D’autres horizons l’attendent. A partir de septembre, il sera en résidence de recherche à la Villa Kujoyama, à Kyoto (Japon), pour étudier le théâtre Noh -alliance de chroniques en vers à des pantomimes dansés- et la gestuelle de certains rites funéraires locaux. « J’ai toujours été attiré par la culture et la philosophie japonaises. Tout y est extrêmement codifié. Je suis intrigué par la manière dont ils gèrent la mort, leur deuil… Par cette façon qu’ils ont de croire en leurs gestes. D’un point de vue imaginaire, je trouve ça intéressant. »

Aux côtés de Christine & The Queens

Benjamin a toujours nourri une grande sensibilité pour les arts. Du cinéma au théâtre, en passant par la littérature, la musique, la sculpture ou encore la peinture… Tout l’inspire. « La danse, c’est une pensée, une manière d’être avec le monde. Une façon de s’exprimer, aussi », dit-il. Cette même curiosité le pousse, aussi, à explorer d’autres voies. Et notamment celle d’interprète, qui l’amène à « être au service d’une œuvre, d’être à l’écoute ». « La virtuosité peut aussi se jouer à cet endroit. Pour le chorégraphe Olivier Dubois (avec qui il a travaillé sur Tragédie et Auguri, ndlr), l’interprète est un être multi-antennes, chez qui tout est à l’affût. C’est un état d’existence vers lequel je tends. » Il danse aussi aux côtés de la chanteuse électro-pop Christine & the Queens, avec le collectif (LA) HORDE. Une collaboration qui lui est vite apparue évidente, lors du casting. « Déjà, c’est une performeuse hors-pair, très généreuse. J’ai beaucoup aimé son premier album et sa manière de construire son personnage, sa propre esthétique. »

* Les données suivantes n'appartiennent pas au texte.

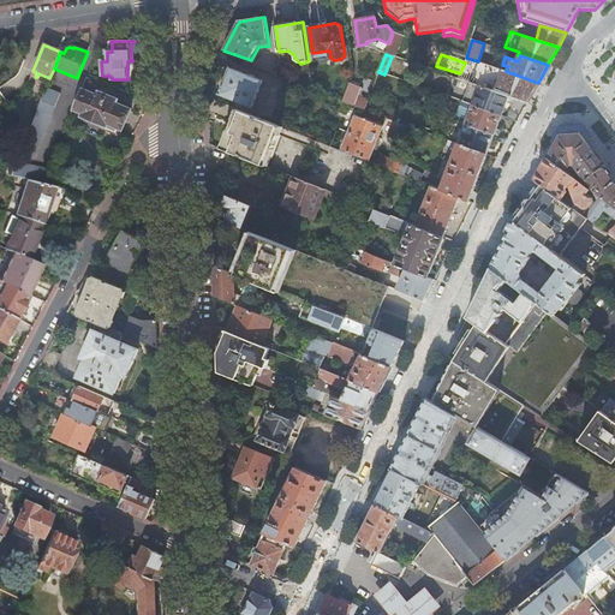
[(471,83),(473,84),(508,96),(527,103),(532,94),(538,83),(506,71),(479,63),(471,83)]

En attendant de donner vie à La fin des forêts, sa prochaine pièce pour quatre interprètes et l’artiste PYUR (prévue pour 2020), Benjamin revient régulièrement dans la Vienne de ses parents adoptifs. En partie pour travailler avec dix-huit « collégiens incroyables » de Jean-Rostand, à Neuville-de-Poitou, avec lesquels il remonte actuellement Rafales. Un projet de transmission qui l’enthousiasme et qu’il lui tarde de présenter publiquement, le 19 juin, au centre d’animation de Beaulieu.